Gianni Dagli Orti/Shutterstock

The Origin of the World (1866)

When The Origin of the World was painted, the work would not have been well-known. A close-up view of a woman’s pelvic region, it was first owned by a Turkish-Egyptian diplomat who invited close friends to see it, and it has passed through the hands of various owners over time, including the French psychoanalyst Jacques Lacan. (It is now owned by the Musée d’Orsay.) Part of the reason that the work didn’t generate much controversy when it was painted may be due to its exhibition history: it wasn’t seen publicly until 1988, when art historians Sarah Faunce and Linda Nochlin got New York’s Brooklyn Museum to show it.
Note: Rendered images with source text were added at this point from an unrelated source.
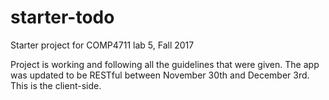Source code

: # starter-todo
Starter project for COMP4711 lab 5, Fall 2017

Project is working and following all the guidelines that were given.
The app was updated to be RESTful between November 30th and December 3rd. This is the client-side.

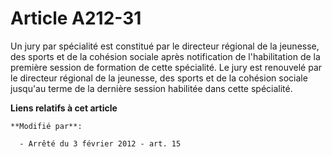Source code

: # Article A212-31

Un  jury par spécialité est constitué par le directeur régional de la  jeunesse, des sports et de la cohésion sociale après
notification de  l'habilitation de la première session de formation de cette spécialité.  Le jury est renouvelé par le
directeur régional de la jeunesse, des  sports et de la cohésion sociale jusqu'au terme de la dernière session  habilitée
dans cette spécialité.

**Liens relatifs à cet article**

	**Modifié par**:

	  - Arrêté du 3 février 2012 - art. 15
When the Brooklyn Museum exhibited the painting, New York Times critic John Russell wrote, “Even today, its precise and magisterial depiction of the female genitalia has retained its power to startle.”

Scholars have noted that the painting, in spite of its seemingly sexual nature, may not have been intended to be erotic. Nochlin called it “pornography,” but trumpeted its artistic value, noting that it acted as a proper distillation of Realism because of its chilled, unwavering gaze. Laurence des Cars, the director of the Musée d’Orsay, has written, “The carnally obvious is counterbalanced by the metaphor which this simple fragment—and leaving its title aside—can only render compelling.” Feminist artists, meanwhile, have viewed the painting as an example of objectifying women through the white male gaze, and in 2014, Deborah de Robertis got naked from the waist down and splayed her legs in front of the work as an act of reclamation.